=== Begin Enclosure ===

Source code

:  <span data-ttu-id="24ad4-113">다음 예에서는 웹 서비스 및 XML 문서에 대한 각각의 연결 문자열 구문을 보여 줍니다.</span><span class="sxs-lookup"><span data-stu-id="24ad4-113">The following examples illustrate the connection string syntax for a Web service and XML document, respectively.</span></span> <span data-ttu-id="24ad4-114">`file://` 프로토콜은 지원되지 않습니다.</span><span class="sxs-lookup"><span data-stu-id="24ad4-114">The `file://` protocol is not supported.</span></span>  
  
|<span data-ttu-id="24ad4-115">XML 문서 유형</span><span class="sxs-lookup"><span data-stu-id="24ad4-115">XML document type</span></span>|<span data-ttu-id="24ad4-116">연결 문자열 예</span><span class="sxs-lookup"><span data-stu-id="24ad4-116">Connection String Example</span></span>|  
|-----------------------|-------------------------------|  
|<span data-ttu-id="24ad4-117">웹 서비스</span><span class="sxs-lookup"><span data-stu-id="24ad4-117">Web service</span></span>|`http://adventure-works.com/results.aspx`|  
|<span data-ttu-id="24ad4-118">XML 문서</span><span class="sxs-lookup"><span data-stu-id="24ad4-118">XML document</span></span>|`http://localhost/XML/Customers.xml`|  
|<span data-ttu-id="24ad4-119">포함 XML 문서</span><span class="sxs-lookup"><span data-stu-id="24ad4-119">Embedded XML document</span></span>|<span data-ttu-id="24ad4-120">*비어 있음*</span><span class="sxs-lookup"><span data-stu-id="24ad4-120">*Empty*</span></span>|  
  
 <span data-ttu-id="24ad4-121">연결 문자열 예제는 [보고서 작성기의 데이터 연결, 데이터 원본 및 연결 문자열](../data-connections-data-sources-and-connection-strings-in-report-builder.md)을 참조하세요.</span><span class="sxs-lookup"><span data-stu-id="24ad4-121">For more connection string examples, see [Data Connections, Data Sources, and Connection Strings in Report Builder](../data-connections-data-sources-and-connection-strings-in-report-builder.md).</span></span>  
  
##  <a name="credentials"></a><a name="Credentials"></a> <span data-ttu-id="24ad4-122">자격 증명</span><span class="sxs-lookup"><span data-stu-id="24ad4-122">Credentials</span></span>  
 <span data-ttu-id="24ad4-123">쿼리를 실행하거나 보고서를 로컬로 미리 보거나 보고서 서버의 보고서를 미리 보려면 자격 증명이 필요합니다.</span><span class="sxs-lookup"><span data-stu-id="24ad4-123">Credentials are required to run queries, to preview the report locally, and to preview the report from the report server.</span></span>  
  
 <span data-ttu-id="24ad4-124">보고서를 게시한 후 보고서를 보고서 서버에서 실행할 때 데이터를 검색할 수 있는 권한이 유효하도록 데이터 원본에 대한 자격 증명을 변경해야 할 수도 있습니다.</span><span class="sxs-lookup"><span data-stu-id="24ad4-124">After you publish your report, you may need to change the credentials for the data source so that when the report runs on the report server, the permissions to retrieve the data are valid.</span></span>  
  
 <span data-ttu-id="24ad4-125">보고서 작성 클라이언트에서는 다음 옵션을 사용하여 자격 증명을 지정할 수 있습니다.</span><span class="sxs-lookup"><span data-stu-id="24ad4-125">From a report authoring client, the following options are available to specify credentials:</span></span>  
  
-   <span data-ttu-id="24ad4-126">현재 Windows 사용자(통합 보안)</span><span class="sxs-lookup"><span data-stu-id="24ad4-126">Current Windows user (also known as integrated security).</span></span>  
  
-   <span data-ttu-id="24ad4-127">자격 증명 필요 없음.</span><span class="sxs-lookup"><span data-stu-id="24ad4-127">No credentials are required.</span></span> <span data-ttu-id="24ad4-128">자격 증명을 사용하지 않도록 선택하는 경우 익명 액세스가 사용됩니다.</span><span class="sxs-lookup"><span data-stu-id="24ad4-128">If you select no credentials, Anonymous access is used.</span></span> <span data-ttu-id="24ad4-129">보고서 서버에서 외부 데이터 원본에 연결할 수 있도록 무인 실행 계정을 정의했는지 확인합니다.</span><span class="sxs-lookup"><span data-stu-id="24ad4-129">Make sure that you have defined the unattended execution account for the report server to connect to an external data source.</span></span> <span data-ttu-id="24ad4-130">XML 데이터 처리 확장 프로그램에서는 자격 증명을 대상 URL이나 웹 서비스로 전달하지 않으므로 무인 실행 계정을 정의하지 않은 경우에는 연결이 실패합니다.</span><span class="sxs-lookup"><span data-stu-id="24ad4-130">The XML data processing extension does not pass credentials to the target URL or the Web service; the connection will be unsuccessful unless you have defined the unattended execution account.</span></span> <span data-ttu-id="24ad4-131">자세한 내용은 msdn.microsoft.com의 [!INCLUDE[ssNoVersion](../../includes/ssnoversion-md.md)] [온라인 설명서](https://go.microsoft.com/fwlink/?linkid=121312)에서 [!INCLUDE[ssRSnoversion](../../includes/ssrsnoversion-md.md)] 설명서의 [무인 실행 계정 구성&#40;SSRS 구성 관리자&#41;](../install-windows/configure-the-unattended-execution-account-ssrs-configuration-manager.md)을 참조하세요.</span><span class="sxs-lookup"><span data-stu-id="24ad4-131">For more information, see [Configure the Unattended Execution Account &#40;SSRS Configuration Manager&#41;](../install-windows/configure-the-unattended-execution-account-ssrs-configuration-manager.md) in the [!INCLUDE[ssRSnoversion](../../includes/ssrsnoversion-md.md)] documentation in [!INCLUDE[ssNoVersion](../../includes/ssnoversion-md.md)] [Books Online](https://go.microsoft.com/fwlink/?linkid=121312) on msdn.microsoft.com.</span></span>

=== End Enclosure ===

- _Brief_
The answer must consist of every line from the data that contains the word "보고서를".

- _Problem solution_
 <span data-ttu-id="24ad4-123">쿼리를 실행하거나 보고서를 로컬로 미리 보거나 보고서 서버의 보고서를 미리 보려면 자격 증명이 필요합니다.</span><span class="sxs-lookup"><span data-stu-id="24ad4-123">Credentials are required to run queries, to preview the report locally, and to preview the report from the report server.</span></span>  
 <span data-ttu-id="24ad4-124">보고서를 게시한 후 보고서를 보고서 서버에서 실행할 때 데이터를 검색할 수 있는 권한이 유효하도록 데이터 원본에 대한 자격 증명을 변경해야 할 수도 있습니다.</span><span class="sxs-lookup"><span data-stu-id="24ad4-124">After you publish your report, you may need to change the credentials for the data source so that when the report runs on the report server, the permissions to retrieve the data are valid.</span></span>  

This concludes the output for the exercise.